Sep 08, 2014

Finalists Named For 2014 Nonprofit Innovation Award

Today, we named the 10 finalists for the 2014 Peter F. Drucker Award for Nonprofit Innovation.

The winner will be announced later this month. The prize is $100,000, thanks to a generous grant from The Coca-Cola Foundation.

The finalists are:

    • 92Y, which created #GivingTuesday to catalyze philanthropic giving following Black Friday and Cyber Monday.
    • Arogya World, whose mDiabetes program spurs people to adopt healthier lifestyles through text messages.
    • Community Environmental Defense Council, whose Taking Local Control initiative makes innovative use of local regulations to give municipal governments the power to stop environmental degradation from fracking.
    • Found in Translation, which is helping to lift low-income bilingual women out of poverty through its Medical Interpreter Job Training Program.
    • Freedom from Hunger, which is conveying vital health information to millions of impoverished women in the developing world by reaching them through microfinance institutions.
    • HopeLab Foundation, whose Resilience Initiative is using digital games and social technology to help people effectively tackle various physical and psychological challenges.
    • Lincoln Center for the Performing Arts, which has diversified its revenue streams, reduced its reliance on philanthropy and added value to the larger arts community through its consulting arm, Lincoln Center Global.
    • MIND Research Institute, which has created ST Math, a highly effective visual approach to teaching mathematics based on neuroscience research.
    • SightLife, which works with partners across 29 countries to establish eye banks and support more than 17,000 corneal transplant surgeries each year.
    • Water.org, which has a new approach to establishing sustainable access to water and sanitation for people at the bottom of the economic pyramid.

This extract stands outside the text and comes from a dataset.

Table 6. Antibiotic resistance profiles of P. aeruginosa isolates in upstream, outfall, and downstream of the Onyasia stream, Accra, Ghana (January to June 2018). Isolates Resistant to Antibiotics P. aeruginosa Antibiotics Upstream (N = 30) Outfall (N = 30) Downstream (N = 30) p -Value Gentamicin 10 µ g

In all, the Drucker Institute received 687 applications this year from nonprofits in 46 states and the District of Columbia. The annual budgets for these organizations ranged from less than $250,000 to well more than $10 million.

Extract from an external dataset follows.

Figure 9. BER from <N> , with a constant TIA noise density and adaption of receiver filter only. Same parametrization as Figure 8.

“The first-round judges have probably never debated harder or longer to get down to just 10,” said Rick Wartzman, the Drucker Institute’s executive director. “Peter Drucker taught that the first requirement for successful innovation is to look at changes in technology or the structure of society or demographics as a potential opportunity instead of as a threat. Each of the finalists is an exemplar of putting this principle into practice.”

Administered annually since 1991, the Drucker Award is granted to a social-sector organization that demonstrates Peter Drucker’s definition of innovation—change that creates a new dimension of performance. In addition, the judges look for programs that are highly effective and that have made a difference in the lives of the people they serve.

The final judges include Wartzman; Tim Brown, president and CEO of IDEO; Sumita Dutta, managing director at Golden Seeds; Geneva Johnson, former president and CEO of Family Service America and Families International; Mario Morino, co-founder and chairman of Venture Philanthropy Partners and chairman of Morino Institute; Sally Osberg, president and CEO of Skoll Foundation; Susan Phillips, vice president of human capital at Omidyar Network; C. William Pollard, chairman emeritus of ServiceMaster Co. and a member of the Drucker Institute’s Board of Advisors; David Porges, national director of Corporate Citizenship at Deloitte; and Kathy Waller, CFO and executive vice president of The Coca-Cola Company.

Hailed by Businessweek magazine as “the man who invented management,” Peter Drucker not only consulted for major corporations; he also advised the Girl Scouts of the USA, the Red Cross, the Salvation Army and countless other social-sector organizations. He called the nonprofit “America’s most distinctive institution.”